The paper discussed those opportunities that tablet device could offer for the digital publication of scholarly editions. This work stemmed from Patricia Searl’s MA dissertation, who completed her Digital Humanities MA at DDH last year.
The main issue arises from the apparent lack of use of digital scholarly editions published on the web. The speakers found particularly worrying the fact that these editions are never part of undergraduate syllabi, even though they usually offer high quality scholarly texts with free, open access.
Tablet devices are user-friendly, portable and create a stronger sense of ownership compared to websites. This makes for an experience closer to reading from a book, but would it be true for digital scholarly editions? Would it work for editions that need sophisticated ways of presenting historical evidence and editorial work?

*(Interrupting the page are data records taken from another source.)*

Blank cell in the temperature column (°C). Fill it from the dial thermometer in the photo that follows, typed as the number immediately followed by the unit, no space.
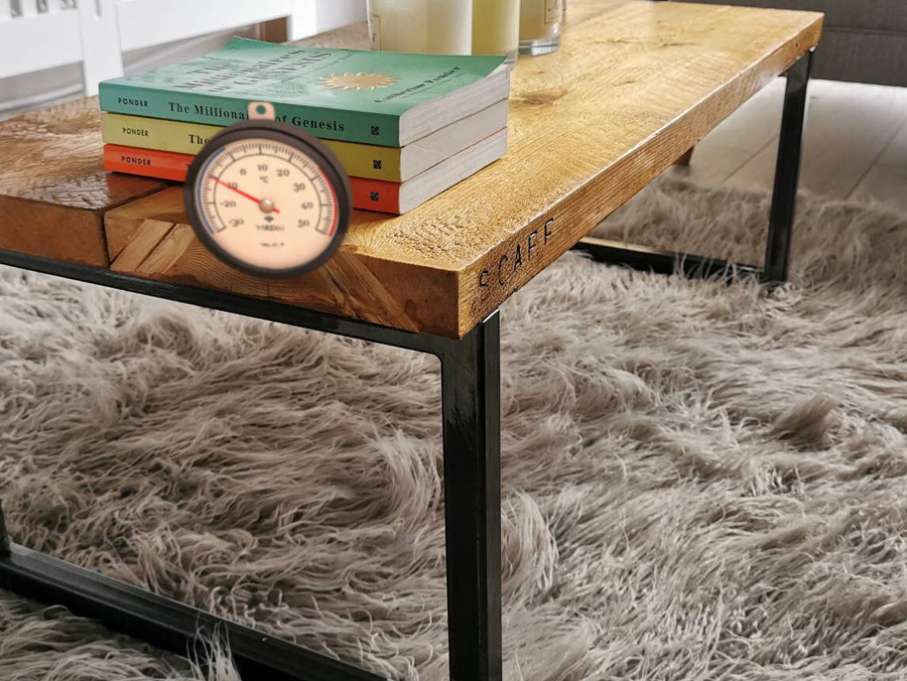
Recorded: -10°C
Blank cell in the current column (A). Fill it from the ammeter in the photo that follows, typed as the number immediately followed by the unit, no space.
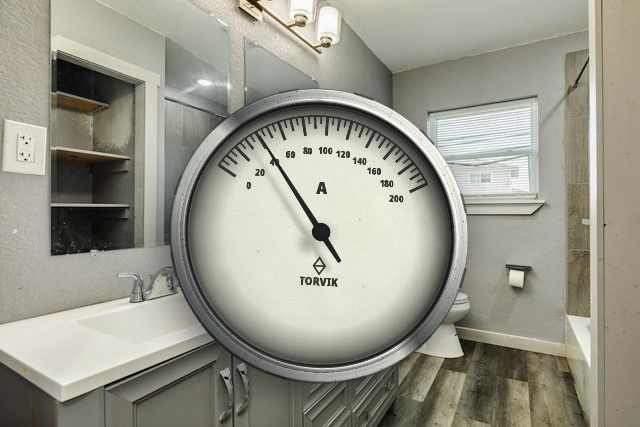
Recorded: 40A
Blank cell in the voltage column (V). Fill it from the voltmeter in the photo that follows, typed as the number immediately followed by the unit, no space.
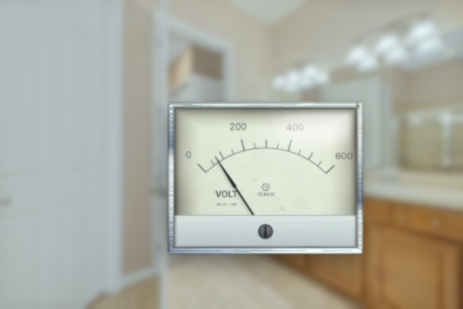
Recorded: 75V
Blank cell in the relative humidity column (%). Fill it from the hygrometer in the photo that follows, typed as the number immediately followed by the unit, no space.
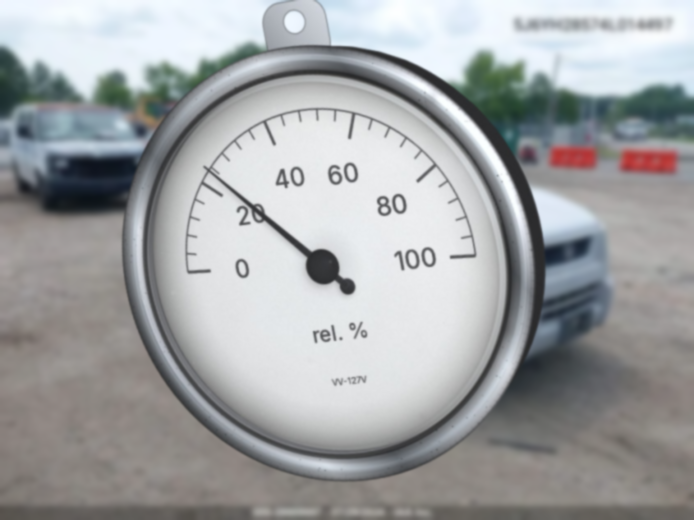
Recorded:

The presenters believe that the eBook model would probably not be sufficient, but the “App” paradigm might.
Enhanced eBooks already exploit this idea by introducing a highly interactive, almost ludic component to the digital edition. Nonetheless, none of these apps have been connected to scholarly work so far. The speakers noticed, for example, how it is impossible to find an editor of T.S. Eliot’s The Waste Land enhanced eBook (see image).
Finally, the paper also discussed those issues that would be familiar to any smartphone or tablet user, such as cross-device compatibility, keeping up-to-date with new OSs and heavily controlled app “markets”. These issues influence the true user reach, but first of all complicate development quite substantially (even more than, for example, dealing with cross-browser issues).
The paper was followed by a lively discussion. There was general agreement that scholarly editing should get involved in tablet computing; the best way of doing so, however, is yet to be fully understood and provides fertile ground for an exciting new research area.
The DDH Internal Research Seminar series aims at giving a space to DDH staff to present their research and discuss them in an informal environment.